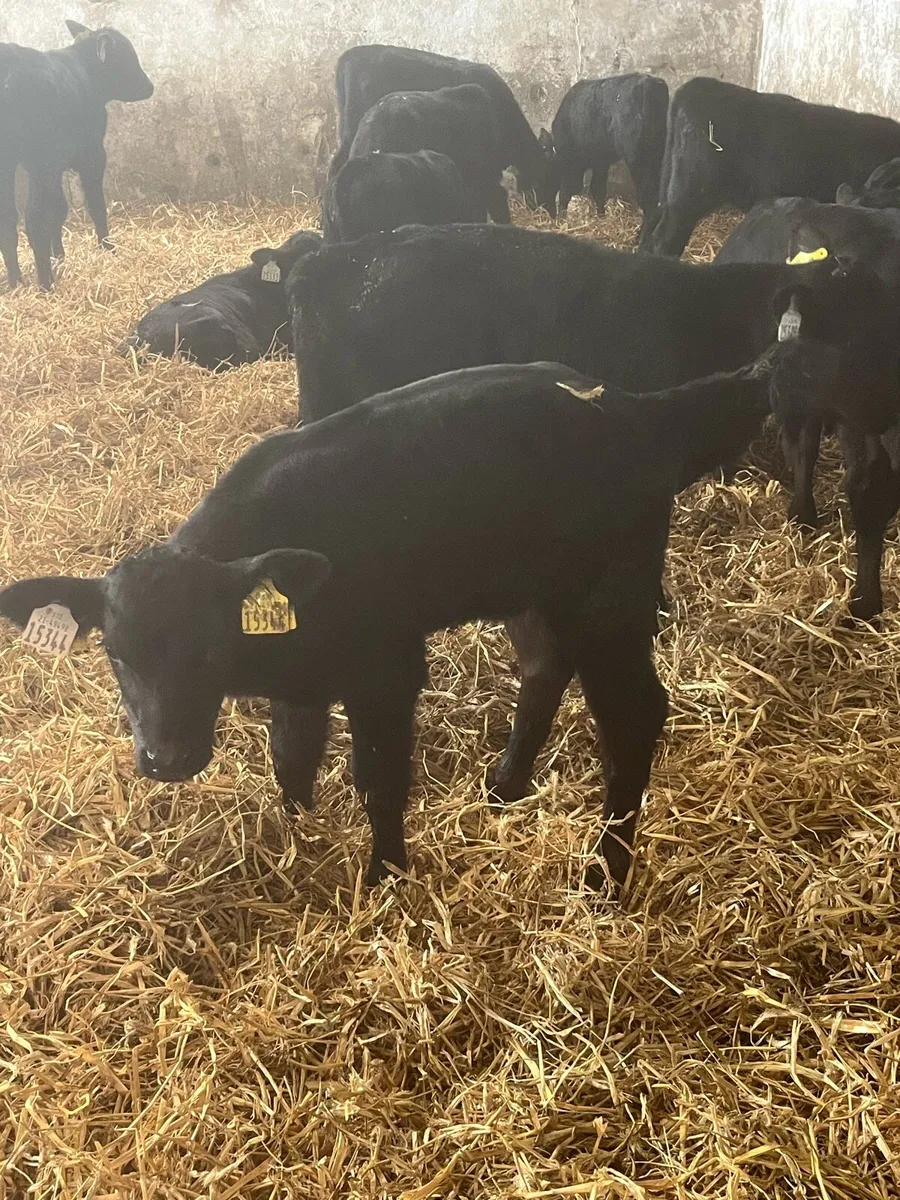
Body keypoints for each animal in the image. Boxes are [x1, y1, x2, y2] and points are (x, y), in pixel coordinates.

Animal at [0, 20, 154, 290]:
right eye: (127, 58)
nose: (149, 86)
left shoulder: (55, 167)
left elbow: (59, 208)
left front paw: (59, 256)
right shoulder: (91, 155)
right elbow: (96, 205)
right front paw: (108, 248)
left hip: (10, 164)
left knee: (7, 220)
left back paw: (16, 281)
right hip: (40, 161)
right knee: (34, 220)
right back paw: (46, 284)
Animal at [0, 352, 815, 889]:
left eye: (208, 649)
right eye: (116, 654)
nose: (165, 759)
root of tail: (636, 408)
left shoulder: (384, 670)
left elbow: (380, 781)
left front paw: (385, 876)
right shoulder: (304, 677)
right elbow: (291, 757)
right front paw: (298, 835)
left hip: (608, 598)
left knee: (633, 716)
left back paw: (604, 871)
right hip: (532, 592)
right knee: (544, 668)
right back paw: (505, 786)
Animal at [548, 73, 668, 240]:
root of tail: (649, 82)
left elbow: (566, 190)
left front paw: (561, 220)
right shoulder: (600, 161)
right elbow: (598, 189)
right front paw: (600, 216)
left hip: (638, 159)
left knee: (649, 200)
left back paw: (640, 238)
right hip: (656, 154)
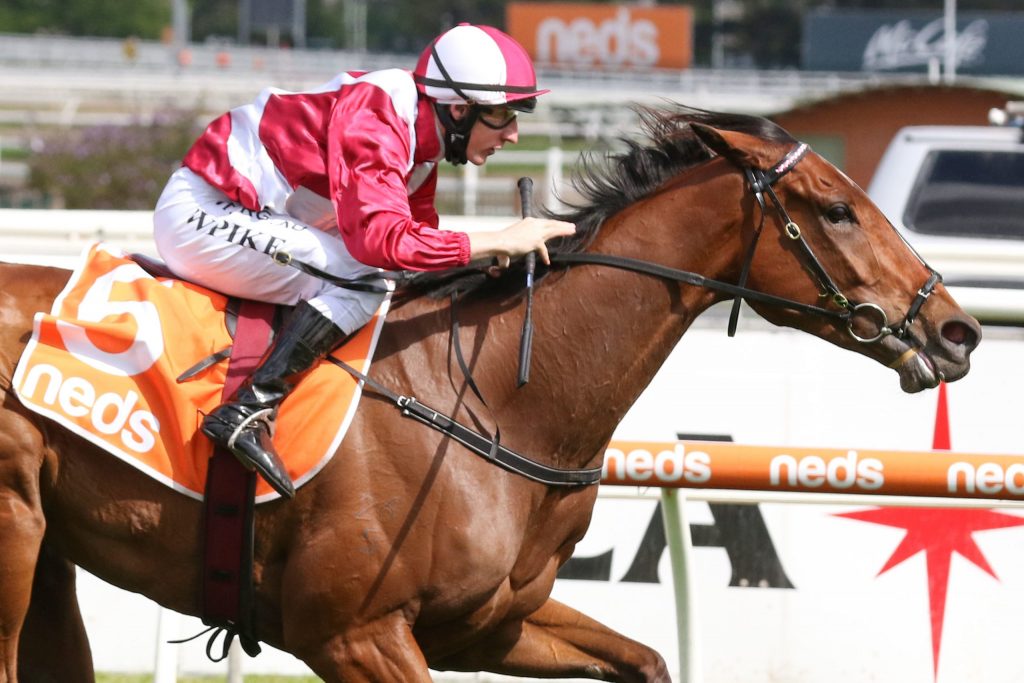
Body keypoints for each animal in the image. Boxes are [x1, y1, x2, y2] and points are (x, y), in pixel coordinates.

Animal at [2, 106, 980, 682]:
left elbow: (646, 657)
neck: (501, 405)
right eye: (837, 209)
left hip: (51, 557)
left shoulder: (496, 623)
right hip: (17, 532)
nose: (956, 330)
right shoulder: (353, 633)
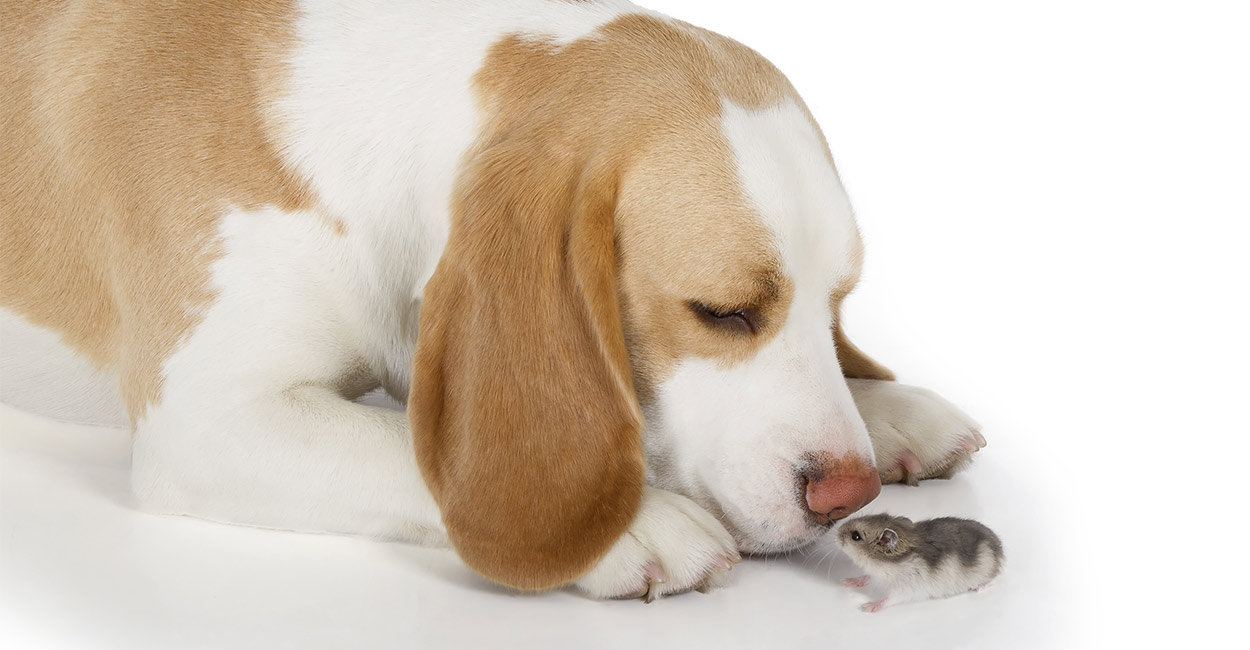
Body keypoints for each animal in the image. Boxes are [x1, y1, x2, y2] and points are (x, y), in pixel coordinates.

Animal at [0, 0, 985, 600]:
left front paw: (887, 407)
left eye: (836, 303)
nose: (849, 494)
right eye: (723, 312)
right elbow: (410, 449)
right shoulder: (208, 421)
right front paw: (632, 522)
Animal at [835, 512, 1000, 610]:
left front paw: (868, 607)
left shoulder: (907, 586)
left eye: (856, 536)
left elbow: (889, 598)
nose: (837, 532)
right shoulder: (876, 574)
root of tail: (1001, 550)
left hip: (987, 571)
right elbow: (866, 576)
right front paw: (846, 582)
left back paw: (977, 588)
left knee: (994, 579)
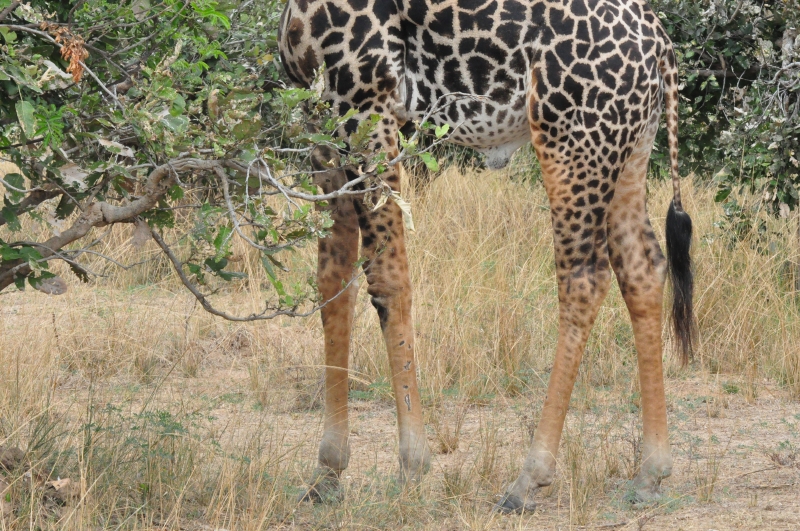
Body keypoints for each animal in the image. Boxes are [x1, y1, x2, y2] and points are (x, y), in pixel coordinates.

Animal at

++++++++

→ TASK BRIEF
Wherever a picture appears in the listing above, drop it, and restate the rest exactly.

→ OUTPUT BELOW
Body keypoints for each animal in the image. Boxes are [x1, y1, x2, y2] and points are (x, y), in pixel coordinates.

Animal at [0, 20, 154, 290]:
right eye: (127, 58)
nose: (149, 86)
left shoulder: (55, 167)
left elbow: (59, 208)
left front paw: (59, 256)
right shoulder: (91, 155)
right elbow: (96, 205)
right front paw: (108, 248)
left hip: (10, 164)
left knee: (7, 220)
left back paw: (16, 281)
right hip: (40, 161)
right knee: (34, 220)
right back paw: (46, 284)
Animal at [0, 352, 815, 889]:
left eye: (208, 649)
right eye: (116, 654)
nose: (165, 759)
root of tail: (636, 408)
left shoulder: (384, 670)
left elbow: (380, 781)
left front paw: (385, 876)
right shoulder: (304, 677)
right elbow: (291, 757)
right front paw: (298, 835)
left hip: (608, 598)
left knee: (633, 716)
left back paw: (604, 871)
right hip: (532, 592)
right knee: (544, 668)
right back paw: (505, 786)
Animal at [548, 73, 668, 240]:
root of tail: (649, 82)
left elbow: (566, 190)
left front paw: (561, 220)
right shoulder: (600, 161)
right elbow: (598, 189)
right front paw: (600, 216)
left hip: (638, 159)
left knee: (649, 200)
left back paw: (640, 238)
right hip: (656, 154)
Body keypoints for each animal in the image. Boxes are [x1, y1, x2, y2] and points are (x, y), in pixel coordinates.

Animal at [2, 106, 980, 682]:
left elbow: (646, 657)
neck: (501, 405)
right eye: (837, 209)
left hip: (51, 557)
left shoulder: (496, 623)
right hip: (17, 532)
nose: (956, 330)
right shoulder: (353, 633)
Body keypoints for each animal in the image. Boxes are [x1, y1, x2, y2] and points are (x, y), in pixel coordinates.

Animal at [0, 0, 985, 600]:
left front paw: (887, 407)
left eye: (836, 303)
nose: (849, 494)
right eye: (723, 312)
right elbow: (410, 449)
right shoulder: (208, 421)
right front paw: (632, 522)
Animal at [835, 512, 1000, 610]:
left front paw: (868, 607)
left shoulder: (907, 586)
left eye: (856, 536)
left elbow: (889, 598)
nose: (837, 532)
right shoulder: (876, 574)
root of tail: (1001, 550)
left hip: (987, 571)
right elbow: (866, 576)
right front paw: (846, 582)
left back paw: (977, 588)
left knee: (994, 579)
Body keypoints for each animal in the image. Boxes are [x1, y1, x2, y2] and points are (x, y), in pixel coordinates.

Animal at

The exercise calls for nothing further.